* [Exercise directions] Your copy of the entries must be exact, and it must not include the pictures.

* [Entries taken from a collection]
===============

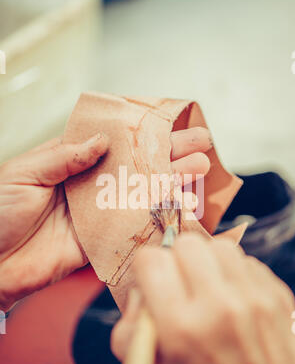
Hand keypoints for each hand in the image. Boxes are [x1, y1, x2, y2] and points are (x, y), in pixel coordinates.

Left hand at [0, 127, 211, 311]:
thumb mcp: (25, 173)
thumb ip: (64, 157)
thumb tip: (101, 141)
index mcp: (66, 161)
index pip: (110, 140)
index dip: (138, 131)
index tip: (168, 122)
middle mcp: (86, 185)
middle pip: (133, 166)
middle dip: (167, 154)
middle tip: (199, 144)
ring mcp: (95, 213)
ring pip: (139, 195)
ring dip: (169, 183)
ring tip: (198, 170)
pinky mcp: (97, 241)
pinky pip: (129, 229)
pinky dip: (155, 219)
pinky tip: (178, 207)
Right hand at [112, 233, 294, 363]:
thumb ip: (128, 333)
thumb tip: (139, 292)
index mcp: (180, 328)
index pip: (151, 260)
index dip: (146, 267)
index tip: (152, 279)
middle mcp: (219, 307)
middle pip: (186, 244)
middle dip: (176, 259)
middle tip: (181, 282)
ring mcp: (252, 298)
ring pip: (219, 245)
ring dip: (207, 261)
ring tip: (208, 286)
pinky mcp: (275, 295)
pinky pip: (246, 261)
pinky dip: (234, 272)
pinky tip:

===============

* [Solution]
Hand keypoints for each hand in the image. Boxes are [x1, y1, x2, y2] and points are (x, y), in pixel coordinates.

Left hand at [0, 127, 211, 311]:
thumb mcp: (25, 173)
thumb ip: (64, 157)
thumb tip: (101, 141)
index mcp: (66, 161)
index pip: (110, 140)
index dip: (138, 131)
index tip: (168, 122)
middle mcp: (86, 185)
middle pip: (133, 166)
middle dip: (167, 154)
middle tip: (199, 144)
ring mcp: (95, 213)
ring pip: (139, 195)
ring dip: (169, 183)
ring tip: (198, 170)
pinky mcp: (97, 241)
pinky pip: (129, 229)
pinky dip: (155, 219)
pinky tip: (178, 207)
Right hand at [112, 233, 294, 363]:
thumb ip: (128, 333)
thumb tip: (139, 292)
index mcp: (180, 328)
index pip: (151, 260)
index dip: (146, 267)
index tip: (152, 279)
middle mcp: (219, 307)
middle pip: (186, 244)
middle dip: (176, 259)
middle tip: (181, 282)
ring mcp: (252, 298)
ring pip: (219, 245)
ring dip: (207, 261)
ring tip: (208, 286)
pinky mcp: (275, 295)
pinky pip: (246, 261)
pinky dip: (234, 272)
pinky tip:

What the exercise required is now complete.